##### DATA LINES #####

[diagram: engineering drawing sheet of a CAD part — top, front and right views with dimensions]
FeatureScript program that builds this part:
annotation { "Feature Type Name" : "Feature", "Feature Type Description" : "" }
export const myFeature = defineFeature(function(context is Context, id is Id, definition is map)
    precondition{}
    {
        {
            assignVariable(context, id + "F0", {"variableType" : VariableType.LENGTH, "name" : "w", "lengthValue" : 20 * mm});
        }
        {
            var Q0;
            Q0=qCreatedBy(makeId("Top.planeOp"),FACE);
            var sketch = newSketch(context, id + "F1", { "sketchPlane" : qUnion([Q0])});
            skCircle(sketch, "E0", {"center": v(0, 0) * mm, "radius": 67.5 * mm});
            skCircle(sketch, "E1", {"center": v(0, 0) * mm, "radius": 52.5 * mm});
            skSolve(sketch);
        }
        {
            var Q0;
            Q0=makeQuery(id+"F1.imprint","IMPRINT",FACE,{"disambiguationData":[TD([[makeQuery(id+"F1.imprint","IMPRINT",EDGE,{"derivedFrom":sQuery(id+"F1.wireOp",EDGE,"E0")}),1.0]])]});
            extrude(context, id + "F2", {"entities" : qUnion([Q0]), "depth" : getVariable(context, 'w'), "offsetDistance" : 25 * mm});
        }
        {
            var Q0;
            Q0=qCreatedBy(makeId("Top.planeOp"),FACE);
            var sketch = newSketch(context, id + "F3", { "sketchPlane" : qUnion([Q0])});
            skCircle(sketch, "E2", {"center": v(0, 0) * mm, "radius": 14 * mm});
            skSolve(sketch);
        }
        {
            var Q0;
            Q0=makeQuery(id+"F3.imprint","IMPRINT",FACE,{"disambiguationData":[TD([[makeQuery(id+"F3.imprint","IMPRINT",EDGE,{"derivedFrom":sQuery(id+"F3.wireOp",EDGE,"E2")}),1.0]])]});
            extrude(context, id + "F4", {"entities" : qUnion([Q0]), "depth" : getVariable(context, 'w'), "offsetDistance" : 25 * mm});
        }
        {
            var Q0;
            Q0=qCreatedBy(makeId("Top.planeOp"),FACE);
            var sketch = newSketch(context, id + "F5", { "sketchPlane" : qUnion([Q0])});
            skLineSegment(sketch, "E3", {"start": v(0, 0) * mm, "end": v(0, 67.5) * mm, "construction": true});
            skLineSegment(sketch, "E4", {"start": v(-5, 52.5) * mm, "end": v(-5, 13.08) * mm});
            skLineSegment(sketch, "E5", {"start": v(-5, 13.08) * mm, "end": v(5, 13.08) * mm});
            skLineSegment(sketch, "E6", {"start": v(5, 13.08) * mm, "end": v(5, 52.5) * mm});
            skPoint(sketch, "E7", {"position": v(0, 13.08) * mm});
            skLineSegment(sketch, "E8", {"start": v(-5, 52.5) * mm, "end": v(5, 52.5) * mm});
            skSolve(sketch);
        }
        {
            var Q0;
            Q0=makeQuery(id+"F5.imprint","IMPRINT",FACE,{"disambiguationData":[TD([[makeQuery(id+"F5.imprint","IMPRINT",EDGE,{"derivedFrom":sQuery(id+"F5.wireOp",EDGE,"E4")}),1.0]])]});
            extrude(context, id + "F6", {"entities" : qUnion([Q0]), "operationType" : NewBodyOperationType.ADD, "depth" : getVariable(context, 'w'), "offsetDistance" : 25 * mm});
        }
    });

#####

WHAT IS EXPECTED
Reproduce every row above word for word.

OUTPUT OF THE EXERCISE
[diagram: engineering drawing sheet of a CAD part — top, front and right views with dimensions]
FeatureScript program that builds this part:
annotation { "Feature Type Name" : "Feature", "Feature Type Description" : "" }
export const myFeature = defineFeature(function(context is Context, id is Id, definition is map)
    precondition{}
    {
        {
            assignVariable(context, id + "F0", {"variableType" : VariableType.LENGTH, "name" : "w", "lengthValue" : 20 * mm});
        }
        {
            var Q0;
            Q0=qCreatedBy(makeId("Top.planeOp"),FACE);
            var sketch = newSketch(context, id + "F1", { "sketchPlane" : qUnion([Q0])});
            skCircle(sketch, "E0", {"center": v(0, 0) * mm, "radius": 67.5 * mm});
            skCircle(sketch, "E1", {"center": v(0, 0) * mm, "radius": 52.5 * mm});
            skSolve(sketch);
        }
        {
            var Q0;
            Q0=makeQuery(id+"F1.imprint","IMPRINT",FACE,{"disambiguationData":[TD([[makeQuery(id+"F1.imprint","IMPRINT",EDGE,{"derivedFrom":sQuery(id+"F1.wireOp",EDGE,"E0")}),1.0]])]});
            extrude(context, id + "F2", {"entities" : qUnion([Q0]), "depth" : getVariable(context, 'w'), "offsetDistance" : 25 * mm});
        }
        {
            var Q0;
            Q0=qCreatedBy(makeId("Top.planeOp"),FACE);
            var sketch = newSketch(context, id + "F3", { "sketchPlane" : qUnion([Q0])});
            skCircle(sketch, "E2", {"center": v(0, 0) * mm, "radius": 14 * mm});
            skSolve(sketch);
        }
        {
            var Q0;
            Q0=makeQuery(id+"F3.imprint","IMPRINT",FACE,{"disambiguationData":[TD([[makeQuery(id+"F3.imprint","IMPRINT",EDGE,{"derivedFrom":sQuery(id+"F3.wireOp",EDGE,"E2")}),1.0]])]});
            extrude(context, id + "F4", {"entities" : qUnion([Q0]), "depth" : getVariable(context, 'w'), "offsetDistance" : 25 * mm});
        }
        {
            var Q0;
            Q0=qCreatedBy(makeId("Top.planeOp"),FACE);
            var sketch = newSketch(context, id + "F5", { "sketchPlane" : qUnion([Q0])});
            skLineSegment(sketch, "E3", {"start": v(0, 0) * mm, "end": v(0, 67.5) * mm, "construction": true});
            skLineSegment(sketch, "E4", {"start": v(-5, 52.5) * mm, "end": v(-5, 13.08) * mm});
            skLineSegment(sketch, "E5", {"start": v(-5, 13.08) * mm, "end": v(5, 13.08) * mm});
            skLineSegment(sketch, "E6", {"start": v(5, 13.08) * mm, "end": v(5, 52.5) * mm});
            skPoint(sketch, "E7", {"position": v(0, 13.08) * mm});
            skLineSegment(sketch, "E8", {"start": v(-5, 52.5) * mm, "end": v(5, 52.5) * mm});
            skSolve(sketch);
        }
        {
            var Q0;
            Q0=makeQuery(id+"F5.imprint","IMPRINT",FACE,{"disambiguationData":[TD([[makeQuery(id+"F5.imprint","IMPRINT",EDGE,{"derivedFrom":sQuery(id+"F5.wireOp",EDGE,"E4")}),1.0]])]});
            extrude(context, id + "F6", {"entities" : qUnion([Q0]), "operationType" : NewBodyOperationType.ADD, "depth" : getVariable(context, 'w'), "offsetDistance" : 25 * mm});
        }
    });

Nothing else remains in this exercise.